__Exercise__
Transcribe every line of the data below word for word, keeping the lines in their original order.
━━━━━ Record set ━━━━━
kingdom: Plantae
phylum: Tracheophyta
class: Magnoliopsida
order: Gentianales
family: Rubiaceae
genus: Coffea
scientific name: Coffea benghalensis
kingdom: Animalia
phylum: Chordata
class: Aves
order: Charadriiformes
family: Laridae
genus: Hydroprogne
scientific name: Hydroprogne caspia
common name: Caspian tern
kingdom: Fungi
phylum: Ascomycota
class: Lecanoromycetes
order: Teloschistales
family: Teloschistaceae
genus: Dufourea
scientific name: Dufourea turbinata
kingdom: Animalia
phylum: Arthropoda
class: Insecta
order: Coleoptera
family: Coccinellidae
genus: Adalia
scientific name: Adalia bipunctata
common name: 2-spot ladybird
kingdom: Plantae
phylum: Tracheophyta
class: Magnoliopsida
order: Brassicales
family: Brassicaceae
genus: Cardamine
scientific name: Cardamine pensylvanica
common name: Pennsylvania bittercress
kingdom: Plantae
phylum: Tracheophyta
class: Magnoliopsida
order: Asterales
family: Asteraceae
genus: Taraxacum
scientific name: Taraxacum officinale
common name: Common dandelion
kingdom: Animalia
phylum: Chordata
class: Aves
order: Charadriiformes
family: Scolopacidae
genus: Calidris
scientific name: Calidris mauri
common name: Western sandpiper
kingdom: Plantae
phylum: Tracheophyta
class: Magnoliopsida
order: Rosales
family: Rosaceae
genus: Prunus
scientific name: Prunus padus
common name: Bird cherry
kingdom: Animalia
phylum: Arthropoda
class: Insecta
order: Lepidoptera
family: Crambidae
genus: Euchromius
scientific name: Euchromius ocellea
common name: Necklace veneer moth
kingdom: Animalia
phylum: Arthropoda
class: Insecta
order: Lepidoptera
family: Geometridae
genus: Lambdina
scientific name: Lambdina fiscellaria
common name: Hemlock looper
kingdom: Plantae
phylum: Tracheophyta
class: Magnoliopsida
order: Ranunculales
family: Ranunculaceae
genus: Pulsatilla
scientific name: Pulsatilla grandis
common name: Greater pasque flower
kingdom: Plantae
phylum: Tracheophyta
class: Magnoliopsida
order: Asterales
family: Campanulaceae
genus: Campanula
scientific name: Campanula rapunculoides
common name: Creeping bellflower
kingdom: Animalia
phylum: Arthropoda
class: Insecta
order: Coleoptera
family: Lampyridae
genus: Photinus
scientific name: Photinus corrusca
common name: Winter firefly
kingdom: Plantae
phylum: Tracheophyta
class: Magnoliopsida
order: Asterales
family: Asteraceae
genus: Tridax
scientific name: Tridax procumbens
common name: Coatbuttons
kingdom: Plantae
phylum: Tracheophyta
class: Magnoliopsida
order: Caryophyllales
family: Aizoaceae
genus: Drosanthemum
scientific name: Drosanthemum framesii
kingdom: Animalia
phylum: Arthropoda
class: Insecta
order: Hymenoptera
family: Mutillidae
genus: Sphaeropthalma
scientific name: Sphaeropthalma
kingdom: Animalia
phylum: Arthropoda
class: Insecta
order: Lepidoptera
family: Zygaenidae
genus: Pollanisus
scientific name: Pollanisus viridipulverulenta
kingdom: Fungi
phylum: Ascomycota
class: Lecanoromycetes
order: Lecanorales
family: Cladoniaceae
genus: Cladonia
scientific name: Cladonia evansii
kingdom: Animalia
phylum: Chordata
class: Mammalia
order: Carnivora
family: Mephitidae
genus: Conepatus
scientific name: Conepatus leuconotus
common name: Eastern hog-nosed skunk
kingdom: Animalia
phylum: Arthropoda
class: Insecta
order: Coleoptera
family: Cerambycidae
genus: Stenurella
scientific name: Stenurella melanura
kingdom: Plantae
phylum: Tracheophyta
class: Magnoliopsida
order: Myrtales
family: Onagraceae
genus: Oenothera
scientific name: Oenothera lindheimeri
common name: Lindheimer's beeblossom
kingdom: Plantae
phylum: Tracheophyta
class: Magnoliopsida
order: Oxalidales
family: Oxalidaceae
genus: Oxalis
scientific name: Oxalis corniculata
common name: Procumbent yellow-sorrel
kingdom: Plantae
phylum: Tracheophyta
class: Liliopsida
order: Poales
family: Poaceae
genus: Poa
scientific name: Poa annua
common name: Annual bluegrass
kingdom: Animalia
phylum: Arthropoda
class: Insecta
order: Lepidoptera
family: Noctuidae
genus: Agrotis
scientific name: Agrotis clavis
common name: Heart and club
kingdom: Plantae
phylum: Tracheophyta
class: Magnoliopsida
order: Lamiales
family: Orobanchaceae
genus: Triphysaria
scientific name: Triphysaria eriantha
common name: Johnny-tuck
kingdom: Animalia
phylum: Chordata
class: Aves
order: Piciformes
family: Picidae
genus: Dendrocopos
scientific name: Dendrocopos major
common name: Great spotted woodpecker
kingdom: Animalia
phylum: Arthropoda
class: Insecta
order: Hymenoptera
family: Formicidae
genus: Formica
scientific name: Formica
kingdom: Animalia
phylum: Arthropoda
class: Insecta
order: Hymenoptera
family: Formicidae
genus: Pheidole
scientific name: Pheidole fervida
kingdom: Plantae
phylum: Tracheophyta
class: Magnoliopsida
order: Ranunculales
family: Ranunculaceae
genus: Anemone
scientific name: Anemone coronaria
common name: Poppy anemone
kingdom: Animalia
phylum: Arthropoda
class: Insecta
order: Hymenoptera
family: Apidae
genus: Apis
━━━━━
__In response__
kingdom: Plantae
phylum: Tracheophyta
class: Magnoliopsida
order: Gentianales
family: Rubiaceae
genus: Coffea
scientific name: Coffea benghalensis
kingdom: Animalia
phylum: Chordata
class: Aves
order: Charadriiformes
family: Laridae
genus: Hydroprogne
scientific name: Hydroprogne caspia
common name: Caspian tern
kingdom: Fungi
phylum: Ascomycota
class: Lecanoromycetes
order: Teloschistales
family: Teloschistaceae
genus: Dufourea
scientific name: Dufourea turbinata
kingdom: Animalia
phylum: Arthropoda
class: Insecta
order: Coleoptera
family: Coccinellidae
genus: Adalia
scientific name: Adalia bipunctata
common name: 2-spot ladybird
kingdom: Plantae
phylum: Tracheophyta
class: Magnoliopsida
order: Brassicales
family: Brassicaceae
genus: Cardamine
scientific name: Cardamine pensylvanica
common name: Pennsylvania bittercress
kingdom: Plantae
phylum: Tracheophyta
class: Magnoliopsida
order: Asterales
family: Asteraceae
genus: Taraxacum
scientific name: Taraxacum officinale
common name: Common dandelion
kingdom: Animalia
phylum: Chordata
class: Aves
order: Charadriiformes
family: Scolopacidae
genus: Calidris
scientific name: Calidris mauri
common name: Western sandpiper
kingdom: Plantae
phylum: Tracheophyta
class: Magnoliopsida
order: Rosales
family: Rosaceae
genus: Prunus
scientific name: Prunus padus
common name: Bird cherry
kingdom: Animalia
phylum: Arthropoda
class: Insecta
order: Lepidoptera
family: Crambidae
genus: Euchromius
scientific name: Euchromius ocellea
common name: Necklace veneer moth
kingdom: Animalia
phylum: Arthropoda
class: Insecta
order: Lepidoptera
family: Geometridae
genus: Lambdina
scientific name: Lambdina fiscellaria
common name: Hemlock looper
kingdom: Plantae
phylum: Tracheophyta
class: Magnoliopsida
order: Ranunculales
family: Ranunculaceae
genus: Pulsatilla
scientific name: Pulsatilla grandis
common name: Greater pasque flower
kingdom: Plantae
phylum: Tracheophyta
class: Magnoliopsida
order: Asterales
family: Campanulaceae
genus: Campanula
scientific name: Campanula rapunculoides
common name: Creeping bellflower
kingdom: Animalia
phylum: Arthropoda
class: Insecta
order: Coleoptera
family: Lampyridae
genus: Photinus
scientific name: Photinus corrusca
common name: Winter firefly
kingdom: Plantae
phylum: Tracheophyta
class: Magnoliopsida
order: Asterales
family: Asteraceae
genus: Tridax
scientific name: Tridax procumbens
common name: Coatbuttons
kingdom: Plantae
phylum: Tracheophyta
class: Magnoliopsida
order: Caryophyllales
family: Aizoaceae
genus: Drosanthemum
scientific name: Drosanthemum framesii
kingdom: Animalia
phylum: Arthropoda
class: Insecta
order: Hymenoptera
family: Mutillidae
genus: Sphaeropthalma
scientific name: Sphaeropthalma
kingdom: Animalia
phylum: Arthropoda
class: Insecta
order: Lepidoptera
family: Zygaenidae
genus: Pollanisus
scientific name: Pollanisus viridipulverulenta
kingdom: Fungi
phylum: Ascomycota
class: Lecanoromycetes
order: Lecanorales
family: Cladoniaceae
genus: Cladonia
scientific name: Cladonia evansii
kingdom: Animalia
phylum: Chordata
class: Mammalia
order: Carnivora
family: Mephitidae
genus: Conepatus
scientific name: Conepatus leuconotus
common name: Eastern hog-nosed skunk
kingdom: Animalia
phylum: Arthropoda
class: Insecta
order: Coleoptera
family: Cerambycidae
genus: Stenurella
scientific name: Stenurella melanura
kingdom: Plantae
phylum: Tracheophyta
class: Magnoliopsida
order: Myrtales
family: Onagraceae
genus: Oenothera
scientific name: Oenothera lindheimeri
common name: Lindheimer's beeblossom
kingdom: Plantae
phylum: Tracheophyta
class: Magnoliopsida
order: Oxalidales
family: Oxalidaceae
genus: Oxalis
scientific name: Oxalis corniculata
common name: Procumbent yellow-sorrel
kingdom: Plantae
phylum: Tracheophyta
class: Liliopsida
order: Poales
family: Poaceae
genus: Poa
scientific name: Poa annua
common name: Annual bluegrass
kingdom: Animalia
phylum: Arthropoda
class: Insecta
order: Lepidoptera
family: Noctuidae
genus: Agrotis
scientific name: Agrotis clavis
common name: Heart and club
kingdom: Plantae
phylum: Tracheophyta
class: Magnoliopsida
order: Lamiales
family: Orobanchaceae
genus: Triphysaria
scientific name: Triphysaria eriantha
common name: Johnny-tuck
kingdom: Animalia
phylum: Chordata
class: Aves
order: Piciformes
family: Picidae
genus: Dendrocopos
scientific name: Dendrocopos major
common name: Great spotted woodpecker
kingdom: Animalia
phylum: Arthropoda
class: Insecta
order: Hymenoptera
family: Formicidae
genus: Formica
scientific name: Formica
kingdom: Animalia
phylum: Arthropoda
class: Insecta
order: Hymenoptera
family: Formicidae
genus: Pheidole
scientific name: Pheidole fervida
kingdom: Plantae
phylum: Tracheophyta
class: Magnoliopsida
order: Ranunculales
family: Ranunculaceae
genus: Anemone
scientific name: Anemone coronaria
common name: Poppy anemone
kingdom: Animalia
phylum: Arthropoda
class: Insecta
order: Hymenoptera
family: Apidae
genus: Apis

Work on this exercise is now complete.